**Exercise goal**
Every entry that follows must be written out exactly, apart from its pictures.

**Data to use**

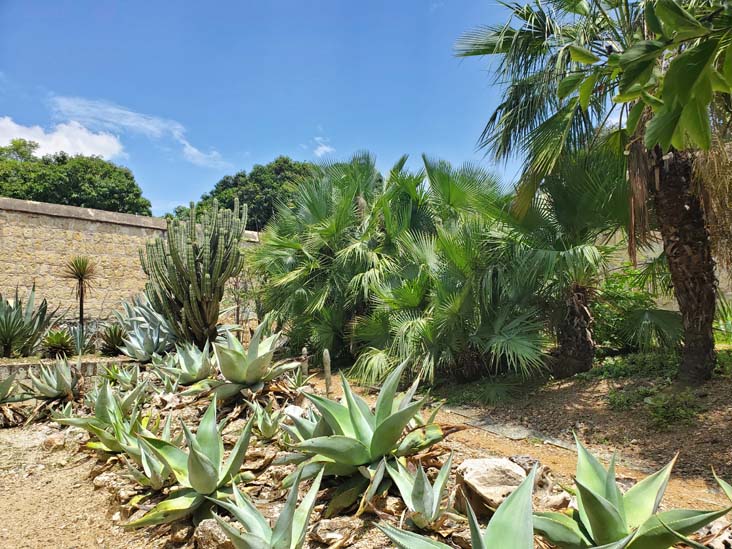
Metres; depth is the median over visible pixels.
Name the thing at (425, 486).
agave
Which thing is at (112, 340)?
agave plant
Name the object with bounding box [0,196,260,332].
stone wall
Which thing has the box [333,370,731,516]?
dirt path
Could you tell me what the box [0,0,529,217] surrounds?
sky
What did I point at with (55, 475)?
dirt ground
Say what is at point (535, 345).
palm tree
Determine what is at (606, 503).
agave
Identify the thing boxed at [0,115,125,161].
cloud
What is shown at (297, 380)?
agave
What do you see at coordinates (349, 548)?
rocky ground
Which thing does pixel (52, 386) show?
agave plant
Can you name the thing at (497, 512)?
agave
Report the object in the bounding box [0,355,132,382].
low stone wall
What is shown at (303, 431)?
agave
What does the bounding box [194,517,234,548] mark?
rock
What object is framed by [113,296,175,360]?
agave plant
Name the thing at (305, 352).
cactus
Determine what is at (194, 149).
cloud
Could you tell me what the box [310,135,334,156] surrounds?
cloud
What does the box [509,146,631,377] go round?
palm tree
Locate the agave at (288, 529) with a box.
[208,471,324,548]
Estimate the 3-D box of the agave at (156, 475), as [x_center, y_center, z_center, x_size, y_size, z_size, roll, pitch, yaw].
[-1.456,1.290,3.885,0.593,0.442,0.586,-3,-3,39]
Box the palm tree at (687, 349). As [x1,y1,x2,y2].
[453,0,731,385]
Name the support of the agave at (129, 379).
on the rocky ground at (349, 548)
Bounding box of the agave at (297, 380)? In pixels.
[284,367,310,392]
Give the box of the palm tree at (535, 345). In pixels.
[356,156,548,389]
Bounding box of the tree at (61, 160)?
[0,139,150,215]
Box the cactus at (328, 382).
[322,349,332,395]
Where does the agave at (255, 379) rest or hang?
on the rocky ground at (349, 548)
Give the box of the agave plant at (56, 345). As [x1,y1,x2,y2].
[41,329,75,357]
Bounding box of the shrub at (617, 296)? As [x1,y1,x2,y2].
[593,268,681,353]
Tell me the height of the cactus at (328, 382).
0.565 m
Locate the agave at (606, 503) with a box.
[533,434,730,548]
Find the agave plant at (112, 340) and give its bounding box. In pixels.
[99,325,126,355]
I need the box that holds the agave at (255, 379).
[204,320,299,399]
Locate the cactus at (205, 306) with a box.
[142,197,245,347]
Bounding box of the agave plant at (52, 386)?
[25,358,78,402]
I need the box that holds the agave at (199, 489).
[125,399,254,528]
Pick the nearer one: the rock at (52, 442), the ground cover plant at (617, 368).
the rock at (52, 442)
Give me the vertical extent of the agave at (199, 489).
0.707 m
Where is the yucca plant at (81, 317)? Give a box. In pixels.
[61,256,97,336]
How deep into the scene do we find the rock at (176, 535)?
3.15 m
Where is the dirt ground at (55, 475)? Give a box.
[0,423,159,548]
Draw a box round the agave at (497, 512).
[374,464,543,548]
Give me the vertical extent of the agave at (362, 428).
0.835 m
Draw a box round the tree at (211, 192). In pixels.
[180,157,315,229]
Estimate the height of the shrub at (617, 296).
1.484 m
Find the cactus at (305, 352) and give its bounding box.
[300,347,308,377]
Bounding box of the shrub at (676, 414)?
[644,390,700,428]
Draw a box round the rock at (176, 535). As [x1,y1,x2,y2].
[167,522,194,544]
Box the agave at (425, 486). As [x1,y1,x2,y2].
[382,454,455,530]
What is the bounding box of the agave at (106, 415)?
[53,379,149,452]
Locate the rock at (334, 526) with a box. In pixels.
[310,515,362,545]
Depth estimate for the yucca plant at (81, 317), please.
10.51 m
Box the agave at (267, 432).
[245,398,283,438]
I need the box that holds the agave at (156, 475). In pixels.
[122,421,176,489]
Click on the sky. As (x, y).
(279, 146)
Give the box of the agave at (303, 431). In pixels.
[281,404,326,447]
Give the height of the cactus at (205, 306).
2.657 m
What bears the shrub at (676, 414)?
on the dirt path at (488, 435)
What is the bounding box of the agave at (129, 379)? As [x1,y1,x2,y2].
[101,363,145,390]
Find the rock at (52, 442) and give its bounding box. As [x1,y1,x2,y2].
[41,432,71,450]
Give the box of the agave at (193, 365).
[156,341,213,386]
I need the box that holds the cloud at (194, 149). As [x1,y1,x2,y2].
[49,94,228,168]
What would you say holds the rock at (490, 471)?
on the rocky ground at (349, 548)
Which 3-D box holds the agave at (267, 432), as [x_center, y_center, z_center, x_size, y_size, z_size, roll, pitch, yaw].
[-0.824,1.196,4.526,0.469,0.342,0.488,2,-4,-39]
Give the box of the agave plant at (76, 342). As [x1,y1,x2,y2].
[66,322,98,355]
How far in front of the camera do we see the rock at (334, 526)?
2.83 m
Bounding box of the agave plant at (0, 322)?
[0,285,57,357]
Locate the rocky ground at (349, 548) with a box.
[0,359,731,548]
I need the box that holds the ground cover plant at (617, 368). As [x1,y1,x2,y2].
[582,350,678,380]
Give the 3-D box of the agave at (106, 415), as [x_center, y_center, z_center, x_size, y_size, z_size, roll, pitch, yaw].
[-2.300,1.269,4.913,0.905,0.667,0.893,-2,-3,32]
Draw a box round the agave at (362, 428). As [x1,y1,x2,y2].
[282,358,448,509]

**Response to the task**
Metres; depth is the median over visible pixels.
Name the thing at (425, 486).
agave
Which thing is at (112, 340)?
agave plant
Name the object with bounding box [0,196,260,332].
stone wall
Which thing has the box [333,370,731,516]?
dirt path
Could you tell me what the box [0,0,529,217] surrounds?
sky
What did I point at with (55, 475)?
dirt ground
Say what is at point (535, 345).
palm tree
Determine what is at (606, 503).
agave
Identify the thing boxed at [0,115,125,161].
cloud
What is shown at (297, 380)?
agave
What do you see at coordinates (349, 548)?
rocky ground
Which thing does pixel (52, 386) show?
agave plant
Can you name the thing at (497, 512)?
agave
Report the object in the bounding box [0,355,132,382].
low stone wall
What is shown at (303, 431)?
agave
What does the bounding box [194,517,234,548] mark?
rock
What object is framed by [113,296,175,360]?
agave plant
Name the thing at (305, 352).
cactus
Determine what is at (194, 149).
cloud
Could you tell me what the box [310,135,334,156] surrounds?
cloud
What does the box [509,146,631,377] go round?
palm tree
Locate the agave at (288, 529) with a box.
[208,471,324,548]
Estimate the 3-D box of the agave at (156, 475), as [x_center, y_center, z_center, x_size, y_size, z_size, roll, pitch, yaw].
[-1.456,1.290,3.885,0.593,0.442,0.586,-3,-3,39]
Box the palm tree at (687, 349). As [x1,y1,x2,y2].
[453,0,731,385]
Name the support of the agave at (129, 379).
on the rocky ground at (349, 548)
Bounding box of the agave at (297, 380)? In pixels.
[284,367,310,392]
Give the box of the palm tree at (535, 345). In pixels.
[356,156,548,389]
Bounding box of the tree at (61, 160)?
[0,139,150,215]
Box the cactus at (328, 382).
[322,349,332,395]
Where does the agave at (255, 379) rest or hang?
on the rocky ground at (349, 548)
Give the box of the agave plant at (56, 345). As [x1,y1,x2,y2].
[41,329,75,357]
Bounding box of the shrub at (617, 296)? As [x1,y1,x2,y2].
[593,268,681,353]
Tell me the height of the cactus at (328, 382).
0.565 m
Locate the agave at (606, 503) with a box.
[533,434,730,548]
Find the agave plant at (112, 340) and give its bounding box. In pixels.
[99,325,126,355]
I need the box that holds the agave at (255, 379).
[204,320,299,399]
Locate the cactus at (205, 306) with a box.
[142,197,245,347]
Bounding box of the agave plant at (52, 386)?
[25,358,78,402]
I need the box that holds the agave at (199, 489).
[125,399,254,528]
Pick the nearer one: the rock at (52, 442), the ground cover plant at (617, 368).
the rock at (52, 442)
Give me the vertical extent of the agave at (199, 489).
0.707 m
Where is the yucca plant at (81, 317)? Give a box. In pixels.
[61,256,97,336]
How deep into the scene do we find the rock at (176, 535)?
3.15 m
Where is the dirt ground at (55, 475)? Give a box.
[0,423,159,548]
Draw a box round the agave at (497, 512).
[374,464,543,548]
Give me the vertical extent of the agave at (362, 428).
0.835 m
Draw a box round the tree at (211, 192). In pixels.
[180,157,315,229]
Estimate the height of the shrub at (617, 296).
1.484 m
Find the cactus at (305, 352) and give its bounding box.
[300,347,308,377]
Bounding box of the shrub at (676, 414)?
[644,390,700,428]
Draw a box round the rock at (176, 535). As [x1,y1,x2,y2].
[167,522,194,544]
Box the agave at (425, 486). As [x1,y1,x2,y2].
[382,454,455,530]
What is the bounding box of the agave at (106, 415)?
[53,379,149,452]
Locate the rock at (334, 526) with a box. In pixels.
[310,515,362,545]
Depth estimate for the yucca plant at (81, 317), please.
10.51 m
Box the agave at (267, 432).
[245,398,283,438]
I need the box that holds the agave at (156, 475). In pixels.
[122,421,176,489]
Click on the sky. As (x, y).
(279, 146)
Give the box of the agave at (303, 431). In pixels.
[281,404,326,447]
Give the height of the cactus at (205, 306).
2.657 m
What bears the shrub at (676, 414)?
on the dirt path at (488, 435)
What is the bounding box of the agave at (129, 379)? As [x1,y1,x2,y2].
[101,363,145,390]
Find the rock at (52, 442) and give its bounding box. As [x1,y1,x2,y2].
[41,432,71,450]
Give the box of the agave at (193, 365).
[156,341,213,386]
I need the box that holds the cloud at (194, 149). As [x1,y1,x2,y2].
[49,94,228,168]
What would you say holds the rock at (490, 471)?
on the rocky ground at (349, 548)
Which 3-D box holds the agave at (267, 432), as [x_center, y_center, z_center, x_size, y_size, z_size, roll, pitch, yaw].
[-0.824,1.196,4.526,0.469,0.342,0.488,2,-4,-39]
Give the box of the agave plant at (76, 342). As [x1,y1,x2,y2].
[66,322,98,355]
How far in front of the camera do we see the rock at (334, 526)?
2.83 m
Bounding box of the agave plant at (0, 322)?
[0,285,57,357]
Locate the rocky ground at (349, 548) with a box.
[0,359,731,548]
I need the box that holds the ground cover plant at (617, 368). As [x1,y1,x2,y2].
[582,350,678,380]
Give the 3-D box of the agave at (106, 415), as [x_center, y_center, z_center, x_size, y_size, z_size, roll, pitch, yaw].
[-2.300,1.269,4.913,0.905,0.667,0.893,-2,-3,32]
Draw a box round the agave at (362, 428). As [x1,y1,x2,y2].
[282,358,448,509]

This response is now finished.